Your workflow sounds correct and by default, Prodigy will take care of tokenizing the text for you. The add_tokens
preprocessor will use the existing data and if no "tokens"
are present, it will try to align the existing span annotations with the tokens present in the data.
The error you’ve encountered happens if it can’t manage to do this, because none of the tokens map exactly to the character offsets defined in your data. For example, let’s say your annotations look like this:
{"text": "The order number is ID-12345", "spans": [{"start": 23, "end": 29, "label": "ID_NUMBER"}]}
Essentially, you’ve labelled the string "12345"
as an ID_NUMBER
. The problem is that when you tokenize the text with spaCy, the text isn’t actually split in a way that would make "12345"
its own token:
nlp = spacy.load('en_core_web_sm')
doc = nlp("The order number is ID-12345")
print([token.text for token in doc])
# ['The', 'order', 'number', 'is', 'ID-12345']
A case like this would then cause the “mismatched tokenization” error.
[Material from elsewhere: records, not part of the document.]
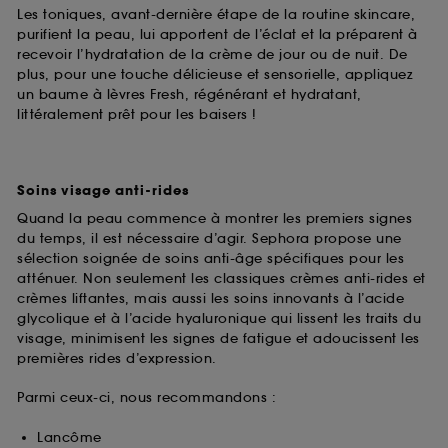
Les toniques, avant-dernière étape de la routine skincare,
purifient la peau, lui apportent de l’éclat et la préparent à
recevoir l’hydratation de la crème de jour ou de nuit. De
plus, pour une touche délicieuse et sensorielle, appliquez
un baume à lèvres Fresh, régénérant et hydratant,
littéralement prêt pour les baisers !
Soins visage anti-rides
Quand la peau commence à montrer les premiers signes
du temps, il est nécessaire d’agir. Sephora propose une
sélection soignée de soins anti-âge spécifiques pour les
atténuer. Non seulement les classiques crèmes anti-rides et
crèmes liftantes, mais aussi les soins innovants à l’acide
glycolique et à l’acide hyaluronique qui lissent les traits du
visage, minimisent les signes de fatigue et adoucissent les
premières rides d’expression.
Parmi ceux-ci, nous recommandons :
Lancôme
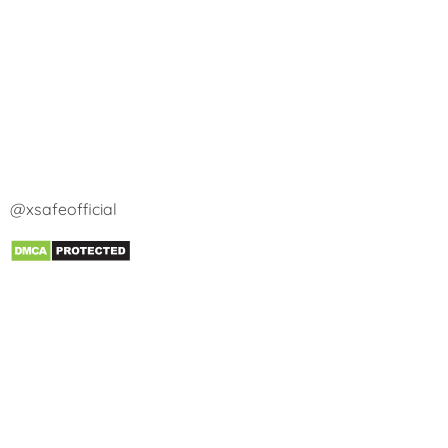
@xsafeofficial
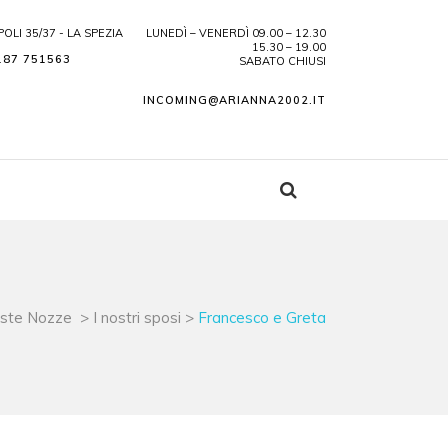
POLI 35/37 - LA SPEZIA
LUNEDÌ – VENERDÌ 09.00 – 12.30
15.30 – 19.00
187 751563
SABATO CHIUSI
INCOMING@ARIANNA2002.IT
iste Nozze
>
I nostri sposi
>
Francesco e Greta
The reason Prodigy lets you know about this is that a) it won’t be able to render the existing annotations in ner.manual
and b) you won’t be able to easily train a model from it out-of-the-box that performs the way you expect it to.
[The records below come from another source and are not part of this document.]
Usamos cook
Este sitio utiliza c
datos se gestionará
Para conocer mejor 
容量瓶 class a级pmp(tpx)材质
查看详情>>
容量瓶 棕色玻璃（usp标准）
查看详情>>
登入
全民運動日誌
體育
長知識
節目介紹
If you updated the default English model with the example above, it could correctly learn that a token "12345"
in that context is likely to be an ORDER_ID
. However, it might never actually come across a token like this, because the tokenizer doesn’t split the text accordingly.
That’s why Prodigy tries to let you know early on if your tokenization doesn’t match the expected output. One solution would be to update spaCy’s tokenization rules to match your expected tokenization. Tokenizer rules are serialized with the model, so you can save out the nlp
object using nlp.to_disk()
and load that modified model with Prodigy. Alternatively, if you just want to label things and don’t care about spaCy’s tokenization, you can also provide the "tokens"
property on your task that tells Prodigy how the text should be tokenized and rendered.